Stored data entries:
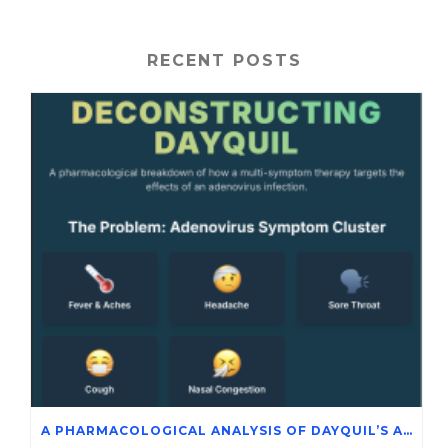
RECENT POSTS
A PHARMACOLOGICAL ANALYSIS OF DAYQUIL’S ACTIVE INGREDIENTS IN THE SYMPTOMATIC MANAGEMENT OF ADENOVIRUS INFECTION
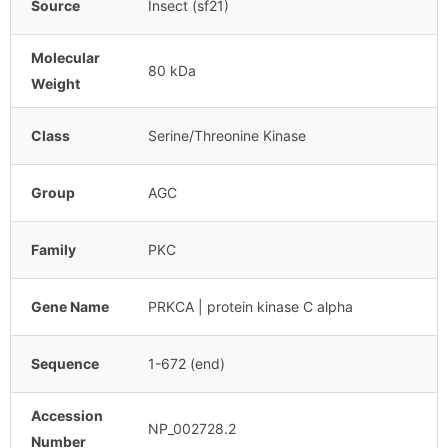
Source
Insect (sf21)
Molecular
80 kDa
Weight
Class
Serine/Threonine Kinase
Group
AGC
Family
PKC
Gene Name
PRKCA | protein kinase C alpha
Sequence
1-672 (end)
Accession
NP_002728.2
Number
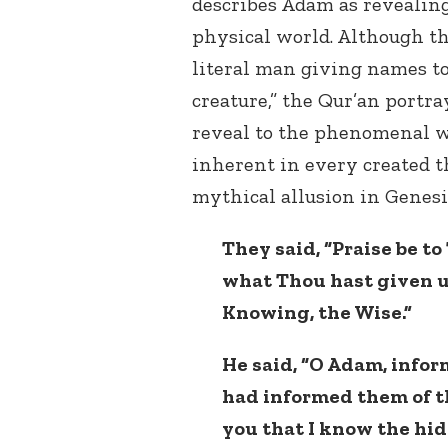
describes Adam as revealing 
physical world. Although th
literal man giving names to
creature,” the Qur’an portr
reveal to the phenomenal w
inherent in every created th
mythical allusion in Genesi
They said, “Praise be t
what Thou hast given u
Knowing, the Wise.”
He said, “O Adam, info
had informed them of th
you that I know the hid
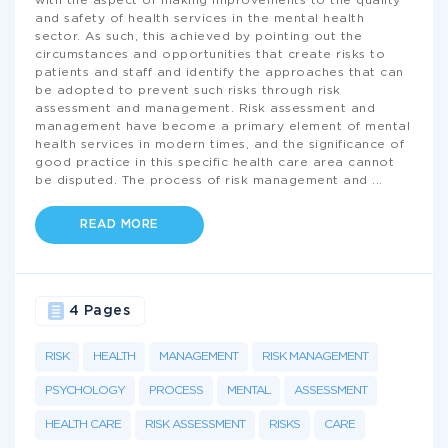
with the aspect of making improvements to the quality
and safety of health services in the mental health
sector. As such, this achieved by pointing out the
circumstances and opportunities that create risks to
patients and staff and identify the approaches that can
be adopted to prevent such risks through risk
assessment and management. Risk assessment and
management have become a primary element of mental
health services in modern times, and the significance of
good practice in this specific health care area cannot
be disputed. The process of risk management and
...
READ MORE
4 Pages
RISK
HEALTH
MANAGEMENT
RISK MANAGEMENT
PSYCHOLOGY
PROCESS
MENTAL
ASSESSMENT
HEALTH CARE
RISK ASSESSMENT
RISKS
CARE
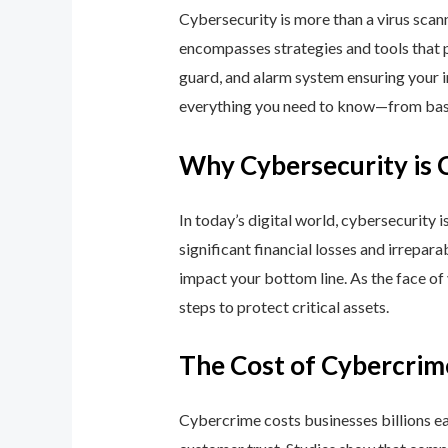
Cybersecurity is more than a virus scan
encompasses strategies and tools that p
guard, and alarm system ensuring your i
everything you need to know—from basic
Why Cybersecurity is 
In today’s digital world, cybersecurity 
significant financial losses and irrepar
impact your bottom line. As the face of
steps to protect critical assets.
The Cost of Cybercrim
Cybercrime costs businesses billions eac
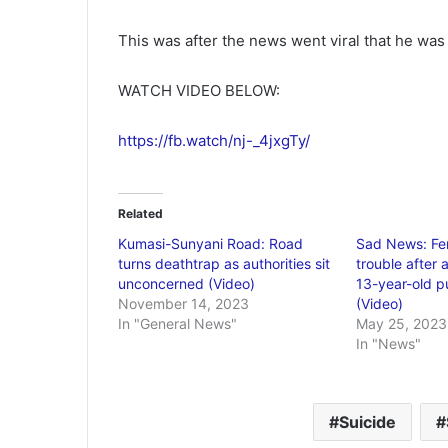
This was after the news went viral that he wa
WATCH VIDEO BELOW:
https://fb.watch/nj-_4jxgTy/
Related
Kumasi-Sunyani Road: Road
Sad News: Fem
turns deathtrap as authorities sit
trouble after 
unconcerned (Video)
13-year-old pu
November 14, 2023
(Video)
In "General News"
May 25, 2023
In "News"
Suicide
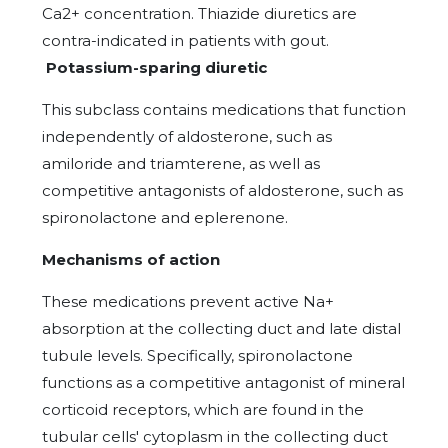
Ca2+ concentration. Thiazide diuretics are
contra-indicated in patients with gout.
Potassium-sparing diuretic
This subclass contains medications that function
independently of aldosterone, such as
amiloride and triamterene, as well as
competitive antagonists of aldosterone, such as
spironolactone and eplerenone.
Mechanisms of action
These medications prevent active Na+
absorption at the collecting duct and late distal
tubule levels. Specifically, spironolactone
functions as a competitive antagonist of mineral
corticoid receptors, which are found in the
tubular cells' cytoplasm in the collecting duct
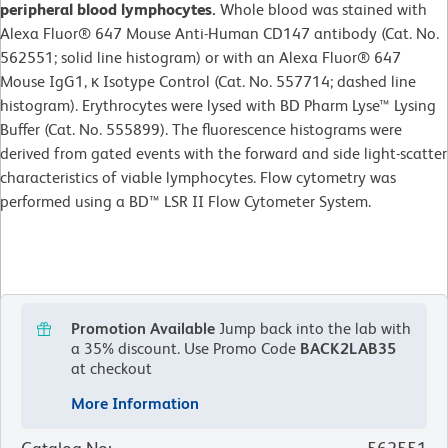
peripheral blood lymphocytes.
Whole blood was stained with
Alexa Fluor® 647 Mouse Anti-Human CD147 antibody (Cat. No.
562551; solid line histogram) or with an Alexa Fluor® 647
Mouse IgG1, κ Isotype Control (Cat. No. 557714; dashed line
histogram). Erythrocytes were lysed with BD Pharm Lyse™ Lysing
Buffer (Cat. No. 555899). The fluorescence histograms were
derived from gated events with the forward and side light-scatter
characteristics of viable lymphocytes. Flow cytometry was
performed using a BD™ LSR II Flow Cytometer System.
Promotion Available
Jump back into the lab with
a 35% discount.
Use Promo Code
BACK2LAB35
at checkout
More Information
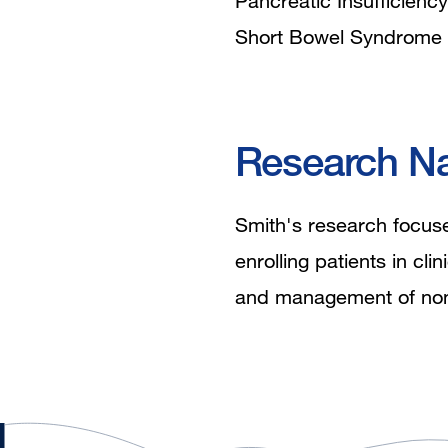
Pancreatic Insufficiency
Short Bowel Syndrome
Research Na
Smith's research focuses
enrolling patients in cli
and management of nonal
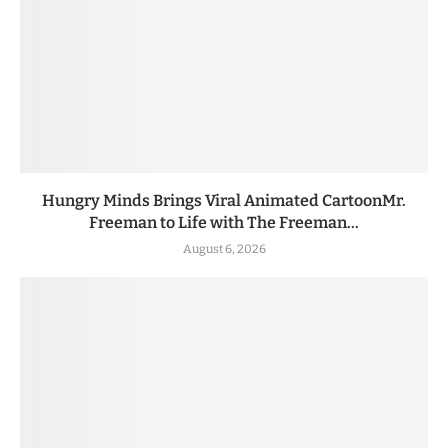
Hungry Minds Brings Viral Animated CartoonMr.
Freeman to Life with The Freeman...
August 6, 2026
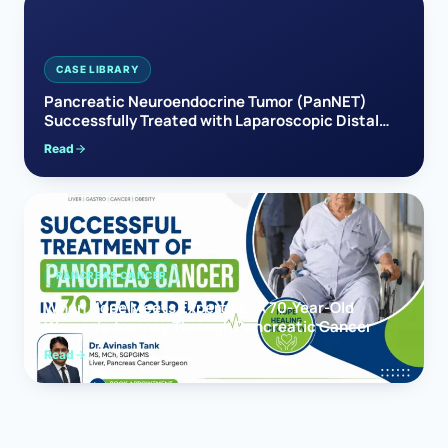
CASE LIBRARY
Pancreatic Neuroendocrine Tumor (PanNET)
Successfully Treated with Laparoscopic Distal
Pancreatectomy
Read
PANCREAS CANCER
When Hope Meets Expertise: A 70-Year-Old
Woman’s Journey Through Pancreatic Cancer
Read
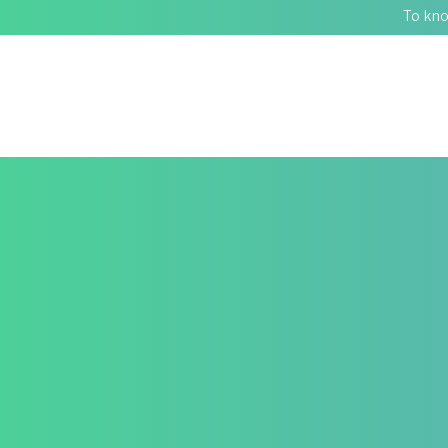
To kno
STRUGGLING WITH GU
350+
Patients Found Relief. HealZen Can Help You Too.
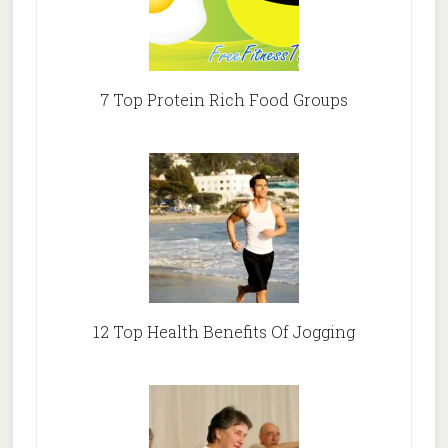
7 Top Protein Rich Food Groups
12 Top Health Benefits Of Jogging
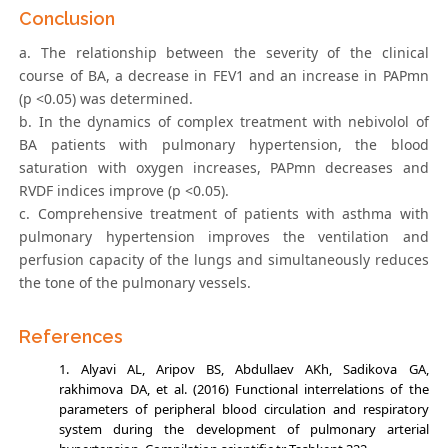
Conclusion
a. The relationship between the severity of the clinical
course of BA, a decrease in FEV1 and an increase in PAPmn
(p <0.05) was determined.
b. In the dynamics of complex treatment with nebivolol of
BA patients with pulmonary hypertension, the blood
saturation with oxygen increases, PAPmn decreases and
RVDF indices improve (p <0.05).
c. Comprehensive treatment of patients with asthma with
pulmonary hypertension improves the ventilation and
perfusion capacity of the lungs and simultaneously reduces
the tone of the pulmonary vessels.
References
Alyavi АL, Aripov BS, Abdullaev АKh, Sadikova GА,
rakhimova DА, et al. (2016) Functional interrelations of the
parameters of peripheral blood circulation and respiratory
system during the development of pulmonary arterial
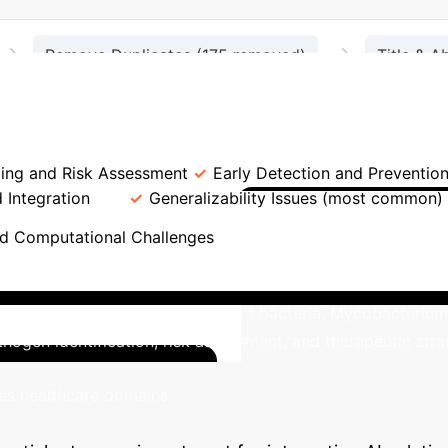
→
→
Remove Duplicates (175 removed)
Title & A
→
→
les)
Eligibility Assessment (65 excluded)
trol: Advantages vs. Limitations
K
ling and Risk Assessment
Early Detection and Preventio
d Integration
Generalizability Issues (most common)
US-Led Innov
nd Computational Challenges
foremost contributor to AI research in bacterial infection c
nges posed by multidrug-resistant bacteria, Mycobacterium t
thogen identification, risk assessment, and therapeutic st
Advanc
kes healthcare domains.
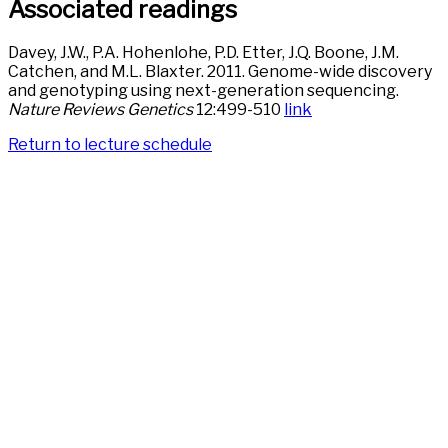
Associated readings
Davey, J.W., P.A. Hohenlohe, P.D. Etter, J.Q. Boone, J.M.
Catchen, and M.L. Blaxter. 2011. Genome-wide discovery
and genotyping using next-generation sequencing.
Nature Reviews Genetics
12:499-510
link
Return to lecture schedule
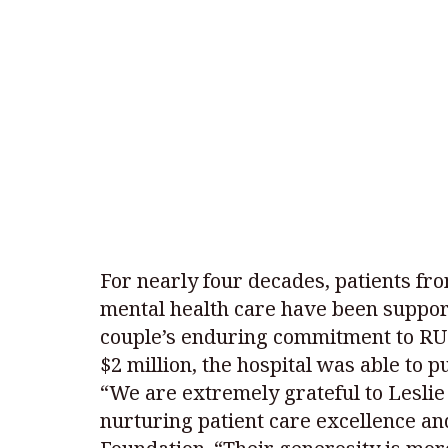
For nearly four decades, patients f
mental health care have been support
couple’s enduring commitment to RUH 
$2 million, the hospital was able to 
“We are extremely grateful to Leslie 
nurturing patient care excellence an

Task goal: Do not include images; quote all of the entries above exactly.

Task result:
RECENT POSTS
A PHARMACOLOGICAL ANALYSIS OF DAYQUIL’S ACTIVE INGREDIENTS IN THE SYMPTOMATIC MANAGEMENT OF ADENOVIRUS INFECTION
Source
Insect (sf21)
Molecular
80 kDa
Weight
Class
Serine/Threonine Kinase
Group
AGC
Family
PKC
Gene Name
PRKCA | protein kinase C alpha
Sequence
1-672 (end)
Accession
NP_002728.2
Number
describes Adam as revealing 
physical world. Although th
literal man giving names to
creature,” the Qur’an portr
reveal to the phenomenal w
inherent in every created th
mythical allusion in Genesi
They said, “Praise be t
what Thou hast given u
Knowing, the Wise.”
He said, “O Adam, info
had informed them of th
you that I know the hid
with the aspect of making improvements to the quality
and safety of health services in the mental health
sector. As such, this achieved by pointing out the
circumstances and opportunities that create risks to
patients and staff and identify the approaches that can
be adopted to prevent such risks through risk
assessment and management. Risk assessment and
management have become a primary element of mental
health services in modern times, and the significance of
good practice in this specific health care area cannot
be disputed. The process of risk management and
...
READ MORE
4 Pages
RISK
HEALTH
MANAGEMENT
RISK MANAGEMENT
PSYCHOLOGY
PROCESS
MENTAL
ASSESSMENT
HEALTH CARE
RISK ASSESSMENT
RISKS
CARE
Cybersecurity is more than a virus scan
encompasses strategies and tools that p
guard, and alarm system ensuring your i
everything you need to know—from basic
Why Cybersecurity is 
In today’s digital world, cybersecurity 
significant financial losses and irrepar
impact your bottom line. As the face of
steps to protect critical assets.
The Cost of Cybercrim
Cybercrime costs businesses billions eac
This was after the news went viral that he wa
WATCH VIDEO BELOW:
https://fb.watch/nj-_4jxgTy/
Related
Kumasi-Sunyani Road: Road
Sad News: Fem
turns deathtrap as authorities sit
trouble after 
unconcerned (Video)
13-year-old pu
November 14, 2023
(Video)
In "General News"
May 25, 2023
In "News"
Suicide
Ca2+ concentration. Thiazide diuretics are
contra-indicated in patients with gout.
Potassium-sparing diuretic
This subclass contains medications that function
independently of aldosterone, such as
amiloride and triamterene, as well as
competitive antagonists of aldosterone, such as
spironolactone and eplerenone.
Mechanisms of action
These medications prevent active Na+
absorption at the collecting duct and late distal
tubule levels. Specifically, spironolactone
functions as a competitive antagonist of mineral
corticoid receptors, which are found in the
tubular cells' cytoplasm in the collecting duct
peripheral blood lymphocytes.
Whole blood was stained with
Alexa Fluor® 647 Mouse Anti-Human CD147 antibody (Cat. No.
562551; solid line histogram) or with an Alexa Fluor® 647
Mouse IgG1, κ Isotype Control (Cat. No. 557714; dashed line
histogram). Erythrocytes were lysed with BD Pharm Lyse™ Lysing
Buffer (Cat. No. 555899). The fluorescence histograms were
derived from gated events with the forward and side light-scatter
characteristics of viable lymphocytes. Flow cytometry was
performed using a BD™ LSR II Flow Cytometer System.
Promotion Available
Jump back into the lab with
a 35% discount.
Use Promo Code
BACK2LAB35
at checkout
More Information
Pancreatic Insufficiency
Short Bowel Syndrome
Research Na
Smith's research focuses
enrolling patients in cli
and management of nonal
Hungry Minds Brings Viral Animated CartoonMr.
Freeman to Life with The Freeman...
August 6, 2026
CASE LIBRARY
Pancreatic Neuroendocrine Tumor (PanNET)
Successfully Treated with Laparoscopic Distal
Pancreatectomy
Read
PANCREAS CANCER
When Hope Meets Expertise: A 70-Year-Old
Woman’s Journey Through Pancreatic Cancer
Read
To kno
STRUGGLING WITH GU
350+
Patients Found Relief. HealZen Can Help You Too.
7 Top Protein Rich Food Groups
12 Top Health Benefits Of Jogging
Conclusion
a. The relationship between the severity of the clinical
course of BA, a decrease in FEV1 and an increase in PAPmn
(p <0.05) was determined.
b. In the dynamics of complex treatment with nebivolol of
BA patients with pulmonary hypertension, the blood
saturation with oxygen increases, PAPmn decreases and
RVDF indices improve (p <0.05).
c. Comprehensive treatment of patients with asthma with
pulmonary hypertension improves the ventilation and
perfusion capacity of the lungs and simultaneously reduces
the tone of the pulmonary vessels.
References
Alyavi АL, Aripov BS, Abdullaev АKh, Sadikova GА,
rakhimova DА, et al. (2016) Functional interrelations of the
parameters of peripheral blood circulation and respiratory
system during the development of pulmonary arterial
→
→
Remove Duplicates (175 removed)
Title & A
→
→
les)
Eligibility Assessment (65 excluded)
trol: Advantages vs. Limitations
K
ling and Risk Assessment
Early Detection and Preventio
d Integration
Generalizability Issues (most common)
US-Led Innov
nd Computational Challenges
foremost contributor to AI research in bacterial infection c
nges posed by multidrug-resistant bacteria, Mycobacterium t
thogen identification, risk assessment, and therapeutic st
Advanc
kes healthcare domains.
Associated readings
Davey, J.W., P.A. Hohenlohe, P.D. Etter, J.Q. Boone, J.M.
Catchen, and M.L. Blaxter. 2011. Genome-wide discovery
and genotyping using next-generation sequencing.
Nature Reviews Genetics
12:499-510
link
Return to lecture schedule
For nearly four decades, patients f
mental health care have been support
couple’s enduring commitment to RUH 
$2 million, the hospital was able to 
“We are extremely grateful to Leslie 
nurturing patient care excellence an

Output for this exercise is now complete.